Leopards lick Lions

by Beacon Staff • September 13, 2006

The first game in the history of Emerson's new gym was about to begin.,Emerson College President Jackie Liebergott was smiling ear to ear. She had just been presented with a ball signed by the entire women's volleyball team. The moment she had been waiting for was almost here.

The first game in the history of Emerson's new gym was about to begin.

Senior captain Kelly Gloor stood at the far end of the court, ball in hand. She paused, took a breathe and threw the ball gently up into the air. Then, with a whack, she served it safely over the net.

The ball was volleyed back and forth several times before it finally dropped into Emerson's zone. Wentworth one, the scoreboard read, Emerson zero. The match was underway.

In what was supposed to be the crowning moment for Emerson athletics, the women's volleyball team lost to Wentworth Institute of Technology, three games to two.

The loss dropped the Lion's record to 0-1 on the season and turned what had been a festive evening into a downer.

Despite the final outcome, there was a sense that a new era had begun for Emerson's athletics.

There were fans-- loud ones and lots of them-- on hand, and they were treated to quite a contest.

The Lions won the first game of the match, 30-24, controlling the tempo and keeping Wentworth players scrambling.

But in game two, it seemed as though the two team's roles were reversed.
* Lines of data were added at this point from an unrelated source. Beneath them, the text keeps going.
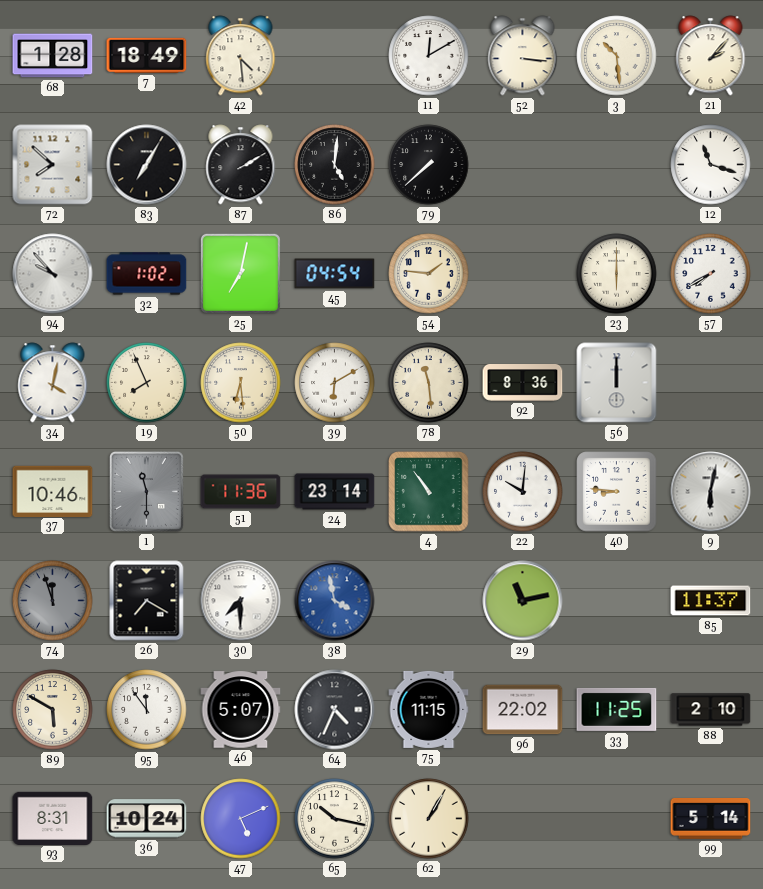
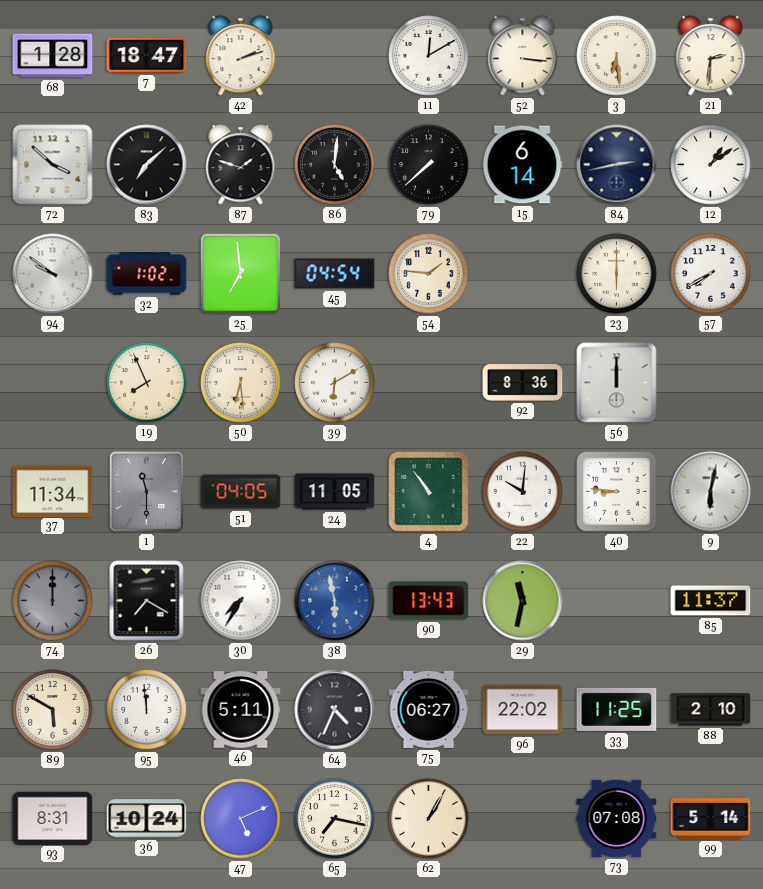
7: 18:49 -> 18:47
42: 4:29 -> 2:12
3: 10:29 -> 6:29
21: 2:07 -> 2:31
72: 7:52 -> 3:52
83: 7:05 -> 7:08
87: 2:10 -> 1:48
15: none -> 6:14
84: none -> 2:43
12: 11:18 -> 1:09
94: 9:53 -> 9:51
25: 7:02 -> 6:59
34: 4:02 -> none
78: 11:29 -> none
37: 10:46 -> 11:34
51: 11:36 -> 04:05
24: 23:14 -> 11:05
74: 11:57 -> 12:00
30: 7:30 -> 7:35
38: 3:58 -> 5:58
90: none -> 13:43
29: 11:13 -> 11:32
95: 11:54 -> 11:59
46: 5:07 -> 5:11
75: 11:15 -> 06:27
65: 10:17 -> 7:17
73: none -> 07:08
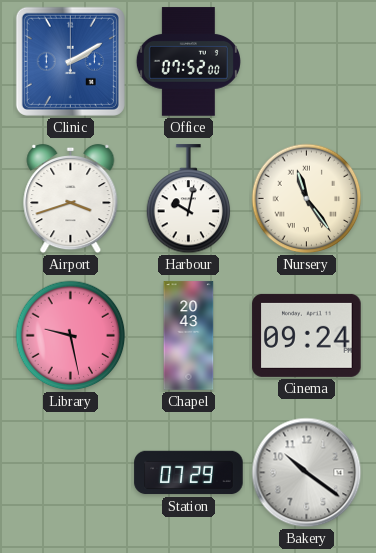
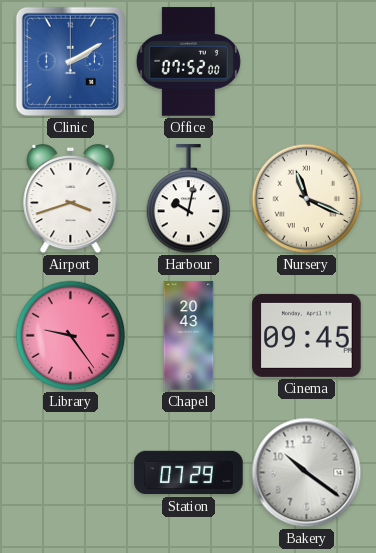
Nursery: 11:24 -> 11:19
Library: 9:28 -> 9:24
Cinema: 09:24 -> 09:45
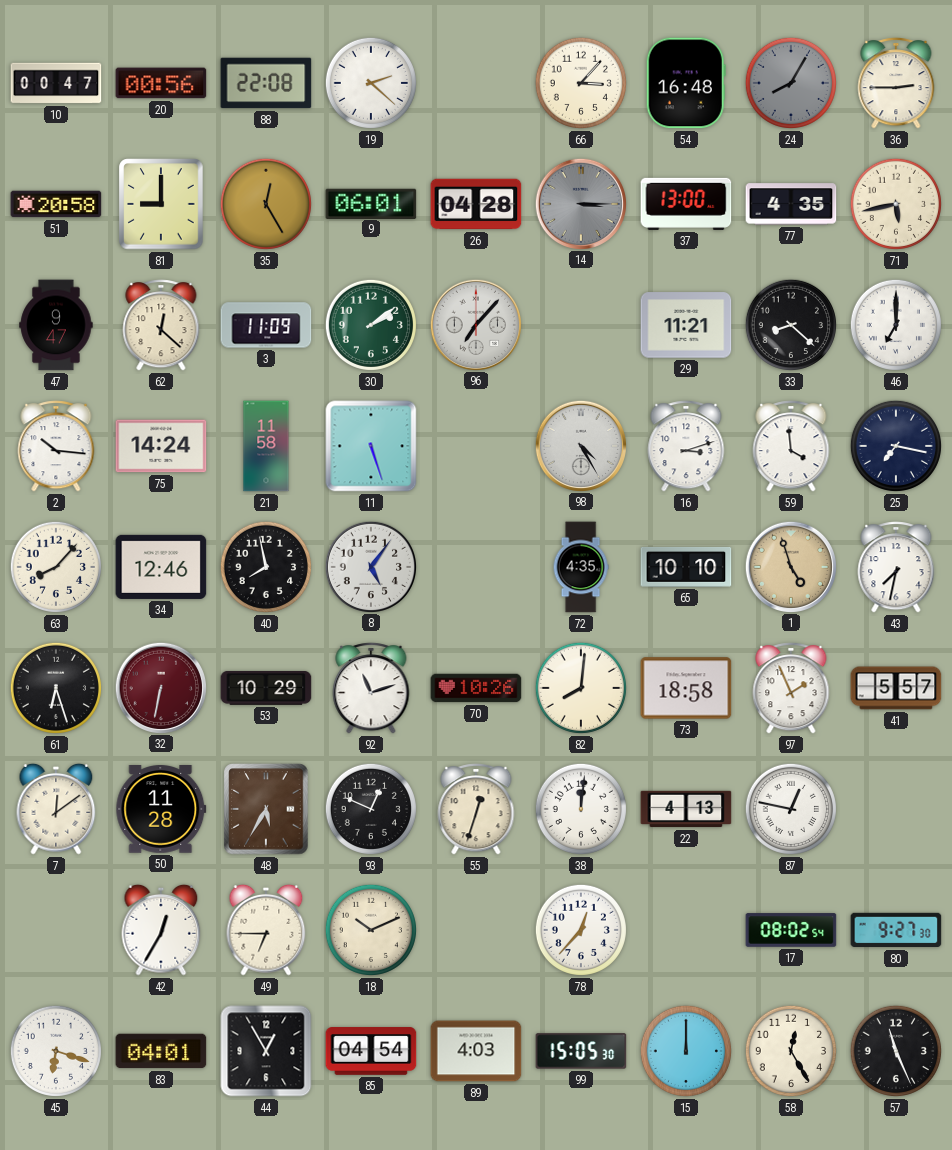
This time, Wentworth controlled the pace, even as the Lions went on a 5-0 run to tie the game at 23.

The home fans stomped their feet with approval, but the Leopards maintained composure. Wentworth closed out the game, scoring seven of the final 10 points and winning 30-26.

Game three began the way game two ended. Balls from Wentworth continually fell in for points, as well as poor communication hurt the Lions. At the same time, serve after serve from Emerson was either dug out by Wentworth players or sailed harmlessly out of bounds. The result was a 30-21 romping by the Leopards.

Lions Head Coach Ann Miklus said her team lost focus.

"I think they just kind of sat back and just lost the composure they had," she said. "We have to play at a consistent level of intensity."

Game four once again began with Wentworth on a run. After a ball fell in between two Emerson players, the score was 7-2 in favor of Wentworth. With the possibility of losing the first match in the history of the new building now very real, the Lions rallied. The game went back and forth until Emerson finally pulled away for a 30-24 victory, forcing on a deciding game five.

When Emerson took an 11-8 lead in the first-to-15 format of game five, it looked as thought they Lions would pull off the comeback. Even after Wentworth tied the score at 11, there was still plenty of reason for Lions fans to hope.

The next Wentworth serve carried out of bounds, and the Lions once again led. But the next serve from the Lions traveled straight into the net and the game tied. It was the last time the Lions shared the lead.

Wentworth closed out the match, the last point coming after a long, back-and-forth rally that ended with the ball dropping just beyond the reach of several diving players. The score of the last game was a heart-breaking 15-13. It was a disappointing end to a match that had started promisingly.

Gloor said the difference between the two steams was effort.

"They played consistently," she said. "We need to utilize what we have and play the way we can play."

Still outside hitter and senior captain Alex Porteshawver said she was just happy to be playing again.

"It was really good to get out there and see what we have," Porteshawver said. "Now we know what we need to improve."

But the real story of the game was not so much the outcome as the turnout. Filling most of the bleachers and skyboxes above the court were fans, holding purple mini-megaphones and cheering on an Emerson athletics team.

Sophomore outside hitter Janna Tonahill was blown away by the support.

"It helps so much when you have a crowd behind you," she said.

Coach Miklus agreed.

"It makes so much of a difference," she said. "If we could get these fans here all the time, it'd be awesome."